Final answer:
Cyanide poisoning inhibits cytochrome c oxidase in the ETC, leading to the cessation of electron transport and ATP synthesis, with a resultant increase in pH of the intermembrane space due to decreased proton concentration.
Step-by-step explanation:
Cyanide is a toxic chemical that has devastating effects on cellular respiration, particularly by inhibiting a crucial enzyme in the electron transport chain (ETC). When cyanide enters the body, it binds to cytochrome c oxidase, also known as complex IV of the ETC, which competes with oxygen. This enzyme is responsible for the final step in the chain, where electrons are transferred to molecular oxygen, creating water.
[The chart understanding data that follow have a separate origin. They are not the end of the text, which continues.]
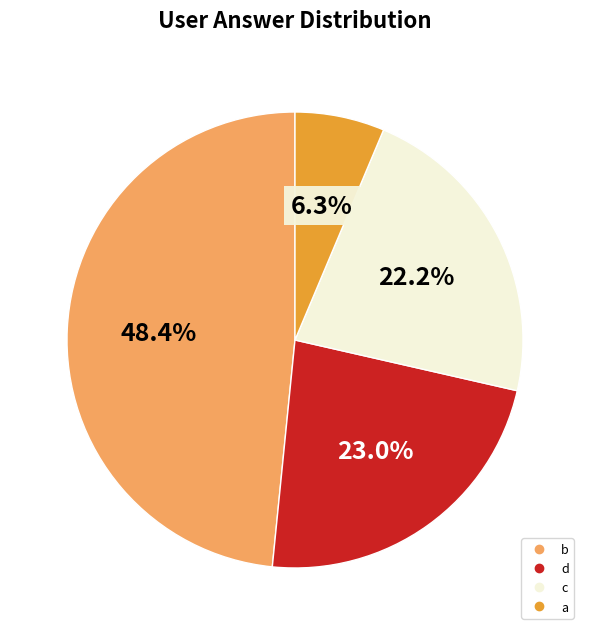

Is there a majority slice in this chart?

No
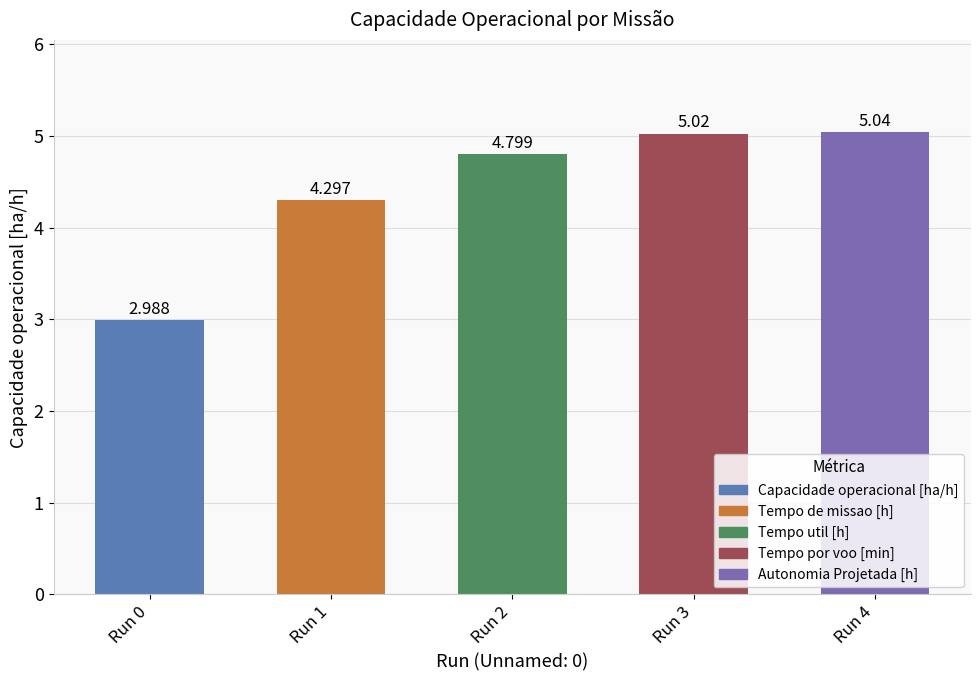

What is the maximum value shown in the chart?

5.0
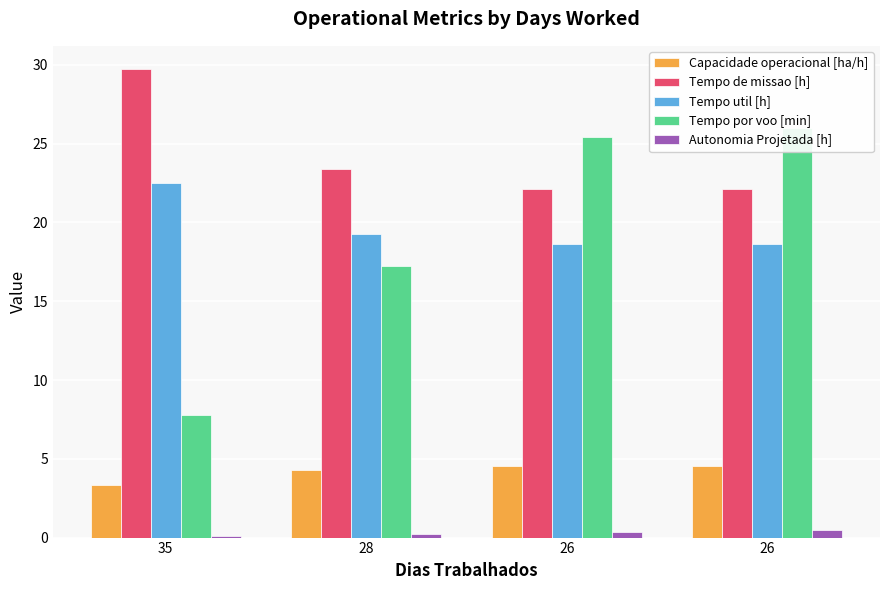

Which category has the highest value across all series?

35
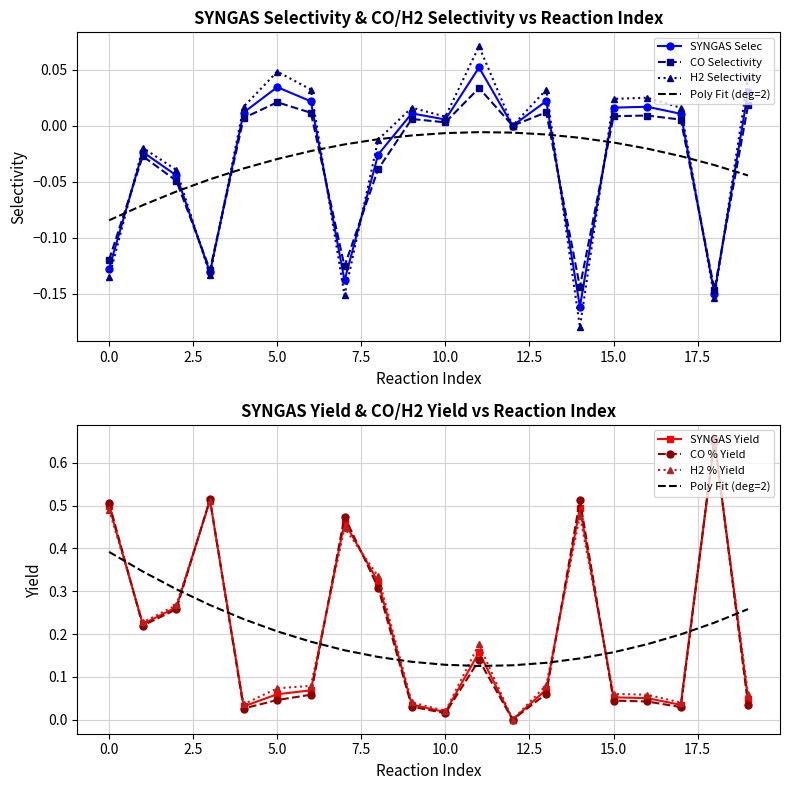

At 11, list the series in order from smallest to largest.

CO Selectivity, SYNGAS Selec, H2 Selectivity, CO % Yield, SYNGAS Yield, H2 % Yield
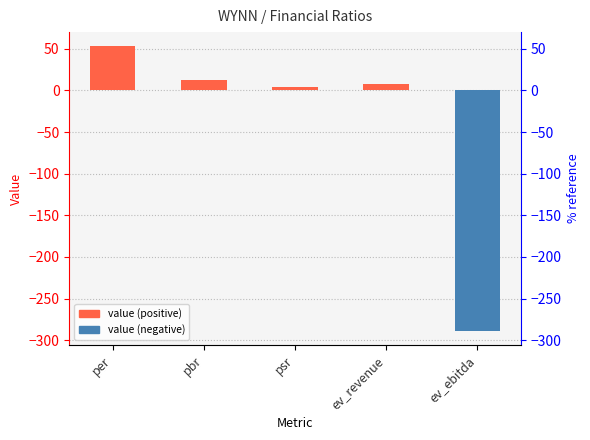

Between ev_revenue and pbr, which is larger?

pbr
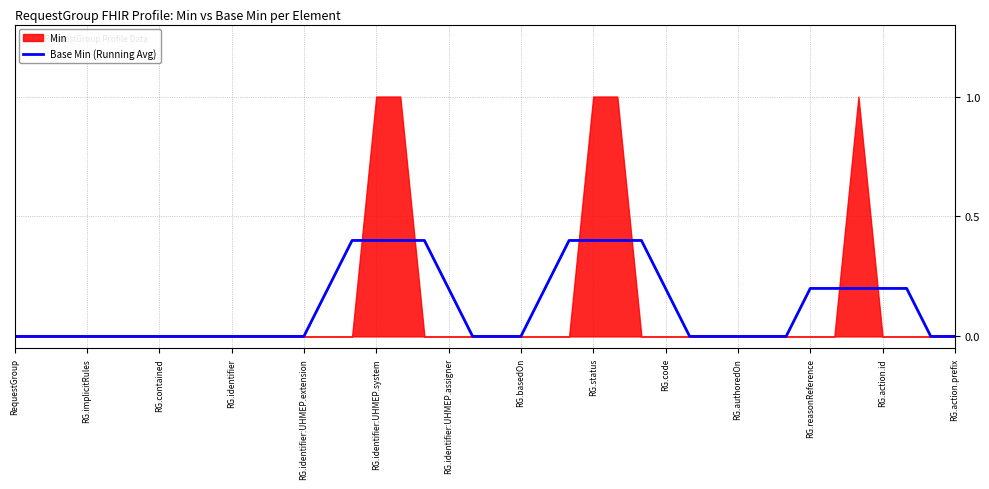

What is the label of the 38th point from the left?

37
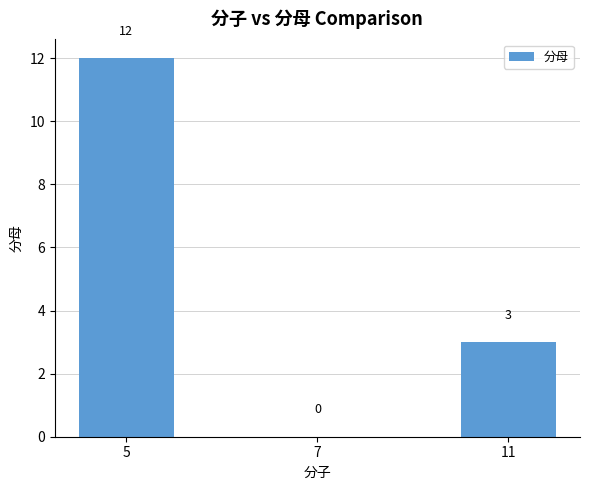

Where is the data nearest to the value 6?

11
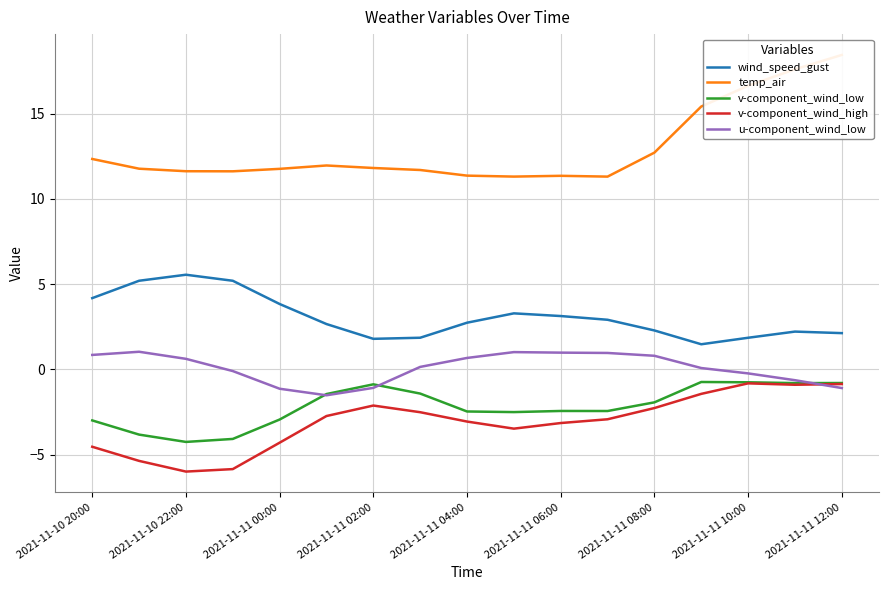

How many interior local valleys does the v-component_wind_low series have?

4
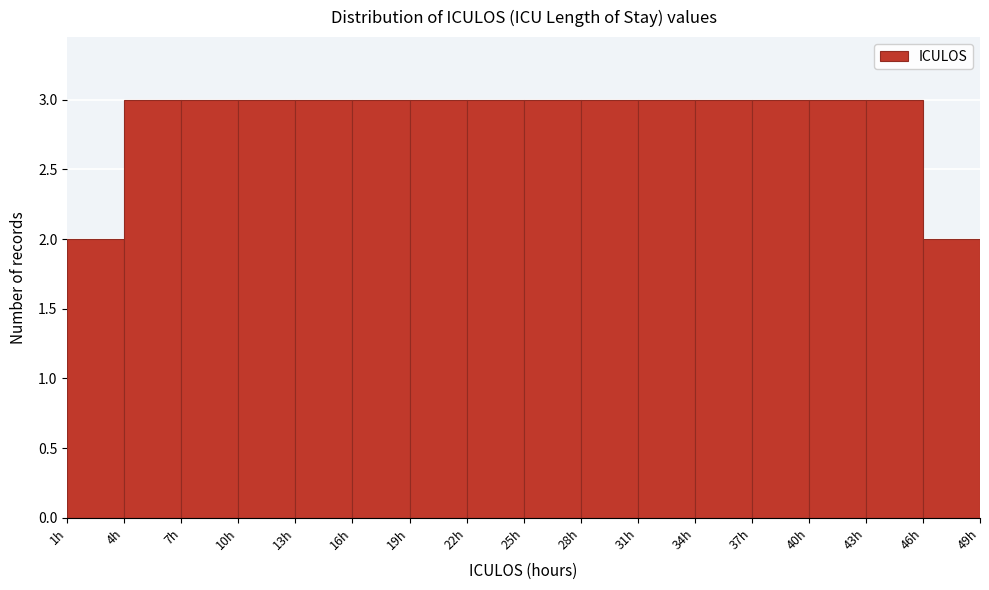

How tall is the bar that spans 37 to 40 on the x-axis? The values are not printed on the chart, so give them approximately, as read against the axis.

3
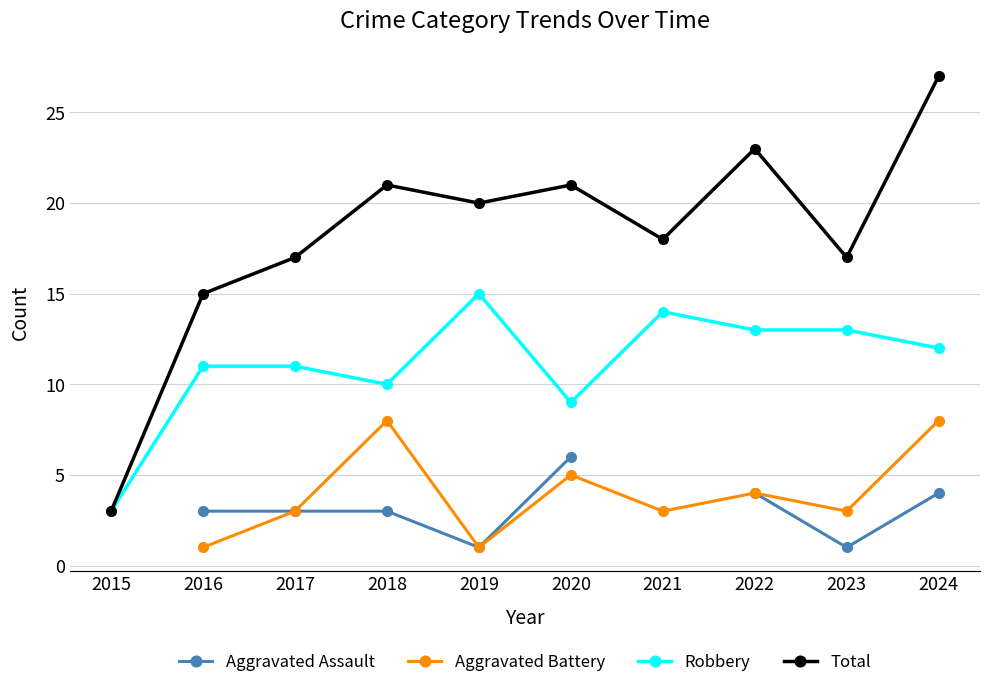

The Aggravated Battery series shows 1.0 at 2019. True or false?

True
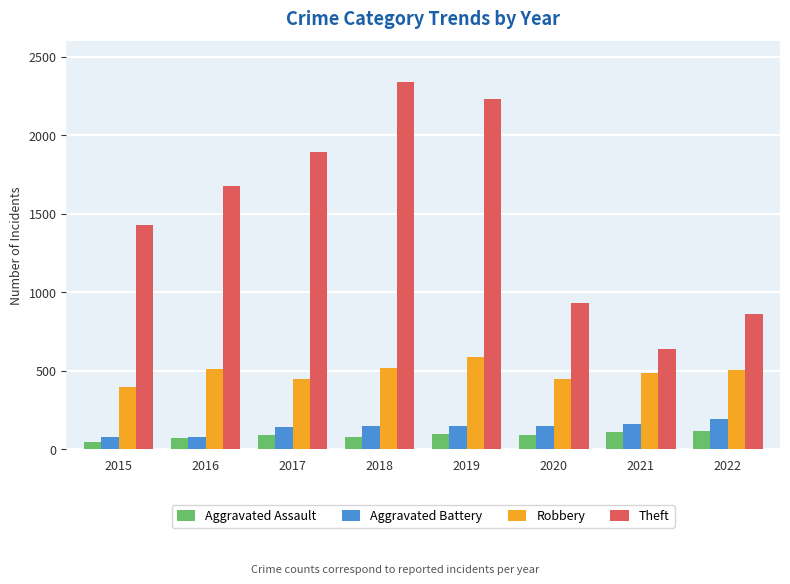

Is it true that Robbery equals 446 at 2017?

True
As cyanide inhibits cytochrome c oxidase, the ETC grinds to a halt because electrons can no longer flow through it. This blockage means that the proton gradient across the inner mitochondrial membrane, which drives ATP synthesis, cannot be maintained. Hence, ATP synthesis is severely impaired. As the protons cannot be pumped into the intermembrane space, we would expect the pH of the intermembrane space to increase due to a decrease in proton concentration.
Cyanide poisoning represents a form of histotoxic hypoxia where cells cannot utilize oxygen, leading to a shift towards anaerobic respiration, increased lactic acid production, and consequently, metabolic acidosis. This shift away from aerobic respiration and the resulting loss of ATP production can be quickly fatal, as ATP is essential for almost all cellular functions.